[Dataset records]
****

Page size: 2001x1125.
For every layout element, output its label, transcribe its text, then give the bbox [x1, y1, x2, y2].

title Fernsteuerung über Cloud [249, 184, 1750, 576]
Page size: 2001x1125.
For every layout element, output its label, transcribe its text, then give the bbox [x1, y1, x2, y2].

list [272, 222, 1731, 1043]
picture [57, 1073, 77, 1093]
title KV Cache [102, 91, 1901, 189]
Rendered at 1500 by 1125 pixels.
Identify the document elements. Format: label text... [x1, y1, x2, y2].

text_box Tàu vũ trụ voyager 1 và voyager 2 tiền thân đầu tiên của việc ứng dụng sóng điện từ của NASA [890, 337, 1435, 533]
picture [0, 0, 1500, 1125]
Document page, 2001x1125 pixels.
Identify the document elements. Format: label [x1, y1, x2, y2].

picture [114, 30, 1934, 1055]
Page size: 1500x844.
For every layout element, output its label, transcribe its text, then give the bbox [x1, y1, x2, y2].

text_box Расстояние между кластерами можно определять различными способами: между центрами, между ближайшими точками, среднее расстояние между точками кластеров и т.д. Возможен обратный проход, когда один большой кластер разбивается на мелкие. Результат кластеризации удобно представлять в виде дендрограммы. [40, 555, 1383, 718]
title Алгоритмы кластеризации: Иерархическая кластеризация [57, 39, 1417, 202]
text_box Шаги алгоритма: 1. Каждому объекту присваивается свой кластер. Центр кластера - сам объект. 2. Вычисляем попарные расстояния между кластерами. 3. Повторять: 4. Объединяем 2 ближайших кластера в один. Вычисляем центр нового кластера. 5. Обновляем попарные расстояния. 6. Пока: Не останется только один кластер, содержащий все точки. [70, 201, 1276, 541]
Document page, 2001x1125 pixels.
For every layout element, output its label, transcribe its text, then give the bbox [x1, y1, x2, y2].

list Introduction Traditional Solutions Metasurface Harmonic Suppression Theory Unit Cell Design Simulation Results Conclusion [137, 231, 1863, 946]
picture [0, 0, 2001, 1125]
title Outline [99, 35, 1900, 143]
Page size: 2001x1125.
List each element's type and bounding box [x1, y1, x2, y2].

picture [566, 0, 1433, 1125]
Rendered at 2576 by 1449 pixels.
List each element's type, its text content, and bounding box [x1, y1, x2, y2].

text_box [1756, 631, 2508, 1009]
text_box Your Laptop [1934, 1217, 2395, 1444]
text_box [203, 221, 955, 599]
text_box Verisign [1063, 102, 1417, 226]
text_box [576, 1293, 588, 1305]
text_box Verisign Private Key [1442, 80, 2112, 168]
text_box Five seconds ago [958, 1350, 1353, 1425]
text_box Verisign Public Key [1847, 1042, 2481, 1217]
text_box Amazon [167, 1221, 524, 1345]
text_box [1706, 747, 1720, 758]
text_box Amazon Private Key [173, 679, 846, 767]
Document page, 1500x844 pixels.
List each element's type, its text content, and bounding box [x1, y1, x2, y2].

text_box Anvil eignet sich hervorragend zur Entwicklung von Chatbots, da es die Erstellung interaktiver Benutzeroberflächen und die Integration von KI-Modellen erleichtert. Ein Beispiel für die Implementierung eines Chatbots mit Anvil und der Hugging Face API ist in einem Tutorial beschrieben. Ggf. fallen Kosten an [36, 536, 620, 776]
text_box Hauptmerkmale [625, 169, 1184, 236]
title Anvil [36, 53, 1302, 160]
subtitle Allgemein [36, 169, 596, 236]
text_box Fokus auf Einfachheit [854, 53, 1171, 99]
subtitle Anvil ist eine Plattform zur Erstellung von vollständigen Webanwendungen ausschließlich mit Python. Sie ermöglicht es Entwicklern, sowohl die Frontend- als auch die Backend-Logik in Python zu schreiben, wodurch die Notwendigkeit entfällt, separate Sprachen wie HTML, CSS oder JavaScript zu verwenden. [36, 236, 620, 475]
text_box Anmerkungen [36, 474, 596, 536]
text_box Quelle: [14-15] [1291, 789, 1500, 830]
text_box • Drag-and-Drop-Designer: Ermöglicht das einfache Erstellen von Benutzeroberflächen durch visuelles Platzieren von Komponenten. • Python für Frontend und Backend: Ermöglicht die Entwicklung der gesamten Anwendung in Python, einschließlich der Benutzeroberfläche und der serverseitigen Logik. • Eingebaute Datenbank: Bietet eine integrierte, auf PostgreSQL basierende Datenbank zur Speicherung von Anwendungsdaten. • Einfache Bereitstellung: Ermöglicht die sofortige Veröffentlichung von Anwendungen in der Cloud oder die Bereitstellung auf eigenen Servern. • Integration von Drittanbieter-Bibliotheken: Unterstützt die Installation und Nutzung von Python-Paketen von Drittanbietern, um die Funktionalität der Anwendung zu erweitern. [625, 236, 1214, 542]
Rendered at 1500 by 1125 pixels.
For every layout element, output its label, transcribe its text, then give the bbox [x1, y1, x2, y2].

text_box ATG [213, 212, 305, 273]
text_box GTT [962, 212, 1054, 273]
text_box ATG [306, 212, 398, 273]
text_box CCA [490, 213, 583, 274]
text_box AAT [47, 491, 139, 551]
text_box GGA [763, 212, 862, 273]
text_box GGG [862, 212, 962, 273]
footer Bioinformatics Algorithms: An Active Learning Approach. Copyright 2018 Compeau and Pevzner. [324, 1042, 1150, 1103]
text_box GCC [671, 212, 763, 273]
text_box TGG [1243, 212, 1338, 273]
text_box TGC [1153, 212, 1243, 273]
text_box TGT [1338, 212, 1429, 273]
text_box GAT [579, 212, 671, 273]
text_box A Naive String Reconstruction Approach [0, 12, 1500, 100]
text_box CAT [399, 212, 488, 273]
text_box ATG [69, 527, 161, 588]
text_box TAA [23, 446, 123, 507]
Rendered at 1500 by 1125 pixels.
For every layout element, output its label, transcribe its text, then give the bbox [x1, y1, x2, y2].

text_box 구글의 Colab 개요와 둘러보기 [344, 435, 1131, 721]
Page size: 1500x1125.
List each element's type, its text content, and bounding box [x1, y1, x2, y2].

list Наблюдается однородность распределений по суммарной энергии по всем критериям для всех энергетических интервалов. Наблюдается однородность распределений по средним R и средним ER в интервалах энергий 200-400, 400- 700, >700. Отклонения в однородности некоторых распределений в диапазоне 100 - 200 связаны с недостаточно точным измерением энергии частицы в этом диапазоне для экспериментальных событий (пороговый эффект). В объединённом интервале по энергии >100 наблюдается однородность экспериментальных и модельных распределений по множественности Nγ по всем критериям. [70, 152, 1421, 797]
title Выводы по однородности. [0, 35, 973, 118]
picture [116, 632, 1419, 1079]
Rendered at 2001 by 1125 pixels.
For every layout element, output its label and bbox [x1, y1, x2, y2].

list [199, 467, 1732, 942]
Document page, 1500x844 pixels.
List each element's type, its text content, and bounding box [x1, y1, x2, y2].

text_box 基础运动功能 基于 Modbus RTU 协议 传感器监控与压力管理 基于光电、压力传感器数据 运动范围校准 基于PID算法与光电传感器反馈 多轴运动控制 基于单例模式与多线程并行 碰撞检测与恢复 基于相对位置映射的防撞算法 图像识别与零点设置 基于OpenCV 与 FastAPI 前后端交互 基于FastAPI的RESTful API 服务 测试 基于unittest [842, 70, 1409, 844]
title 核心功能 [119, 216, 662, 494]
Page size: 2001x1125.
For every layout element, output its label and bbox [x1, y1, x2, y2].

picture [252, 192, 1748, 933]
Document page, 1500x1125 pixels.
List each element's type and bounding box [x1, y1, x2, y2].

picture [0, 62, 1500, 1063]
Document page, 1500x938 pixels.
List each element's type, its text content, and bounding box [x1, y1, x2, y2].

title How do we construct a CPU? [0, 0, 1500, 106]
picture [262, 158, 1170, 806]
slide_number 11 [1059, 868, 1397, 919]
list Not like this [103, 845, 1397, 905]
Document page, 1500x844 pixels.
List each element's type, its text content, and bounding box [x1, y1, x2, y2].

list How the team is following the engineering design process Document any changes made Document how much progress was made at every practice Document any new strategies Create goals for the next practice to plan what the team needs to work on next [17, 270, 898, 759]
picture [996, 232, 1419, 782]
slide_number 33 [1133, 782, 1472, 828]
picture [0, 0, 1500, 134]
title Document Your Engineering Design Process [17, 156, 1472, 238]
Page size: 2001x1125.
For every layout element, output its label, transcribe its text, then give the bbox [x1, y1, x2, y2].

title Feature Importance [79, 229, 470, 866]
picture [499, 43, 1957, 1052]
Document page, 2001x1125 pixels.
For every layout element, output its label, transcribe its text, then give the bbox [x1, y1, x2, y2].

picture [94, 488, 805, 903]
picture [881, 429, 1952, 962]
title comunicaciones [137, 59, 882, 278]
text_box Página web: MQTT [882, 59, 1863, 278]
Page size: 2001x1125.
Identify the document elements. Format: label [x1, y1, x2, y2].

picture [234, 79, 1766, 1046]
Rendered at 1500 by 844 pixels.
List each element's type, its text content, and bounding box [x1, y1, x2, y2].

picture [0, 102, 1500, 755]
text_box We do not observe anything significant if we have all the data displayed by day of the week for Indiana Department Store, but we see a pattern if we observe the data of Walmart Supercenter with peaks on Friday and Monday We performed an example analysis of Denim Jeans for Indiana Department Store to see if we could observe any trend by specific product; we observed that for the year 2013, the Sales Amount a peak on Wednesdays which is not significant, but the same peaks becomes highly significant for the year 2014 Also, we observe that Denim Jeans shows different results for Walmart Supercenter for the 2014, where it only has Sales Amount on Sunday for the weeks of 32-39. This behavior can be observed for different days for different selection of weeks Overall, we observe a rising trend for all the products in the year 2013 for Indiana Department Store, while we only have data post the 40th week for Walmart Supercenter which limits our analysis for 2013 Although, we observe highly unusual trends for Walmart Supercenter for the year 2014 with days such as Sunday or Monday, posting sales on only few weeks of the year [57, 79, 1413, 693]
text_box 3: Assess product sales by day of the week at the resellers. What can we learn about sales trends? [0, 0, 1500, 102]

****

Exercise details: Using the entries above, return exactly the lines from the line with "Identify the document elements. Format: label text..." to the line with "Page size: 1500x844.", counting both of those lines.

Response for this exercise:
Identify the document elements. Format: label text... [x1, y1, x2, y2].

text_box Tàu vũ trụ voyager 1 và voyager 2 tiền thân đầu tiên của việc ứng dụng sóng điện từ của NASA [890, 337, 1435, 533]
picture [0, 0, 1500, 1125]
Document page, 2001x1125 pixels.
Identify the document elements. Format: label [x1, y1, x2, y2].

picture [114, 30, 1934, 1055]
Page size: 1500x844.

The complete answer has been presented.